ROANOKE TIMES

                         Roanoke Times
                 Copyright (c) 1995, Landmark Communications, Inc.

DATE: WEDNESDAY, March 14, 1990                   TAG: 9003143115
SECTION: NATIONAL/INTERNATIONAL                    PAGE: A/5   EDITION: EVENING 
SOURCE: Associated Press
DATELINE: HUNTSVILLE, ALA.                                 LENGTH: Medium


ROGUE-MISSILE DEFENSE ENDORSED

The head of the Army's Star Wars anti-missile research endorses the idea of building a limited U.S.-based defense against an accidental or rogue launch of Soviet nuclear missiles.

"We're very interested in it here," said Gen. Robert Hammond, commander of the Strategic Defense Command, whose anti-missile work accounts for about one-third of the Pentagon's total effort to develop a defense against globe-circling ballistic missiles.

Many members of Congress, including Sen. Sam Nunn, D-Ga., chairman of the Senate Armed Services Committee, have advocated a limited Star Wars defense that could protect against an accidental or unauthorized Soviet missile launch. The Pentagon has been cool to the idea, and the Bush administration has not officially endorsed it.

Supporters of the Strategic Defense Initiative, the formal name for Star Wars, fear that emphasis on a limited protection system would turn the nation away from former President Reagan's grander original vision announced seven years ago of building a space-based defense against a full-scale Soviet attack.

In a wide-ranging interview with a group of reporters visiting the Army's Advanced Research Center, where SDI work is conducted, Hammond said he liked the idea of a limited defense because it would use weapons and tracking systems already under development by the Army. The Air Force is in charge of most space-based elements of Star Wars research.

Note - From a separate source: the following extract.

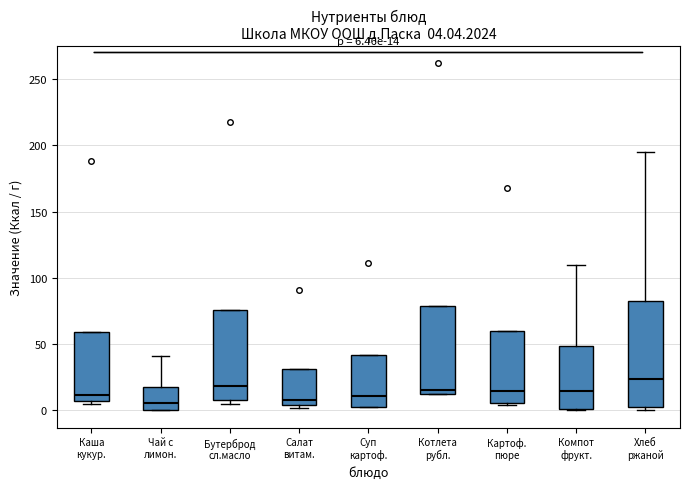

Which box's median line is the highest?

Хлеб ржаной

The main feature of a limited system would be ground-based interceptor rockets designed to destroy incoming ballistic missiles before they re-enter the Earth's atmosphere. One hundred such rockets could be deployed at a single U.S. site without violating the 1972 Anti-Ballistic Missile treaty.

In earlier comments, Hammond was more upbeat about the outlook for Star Wars. He said that despite recent cutbacks in SDI spending, President Bush still should be able to make a decision soon on whether to move from research, development and testing to actual deployment.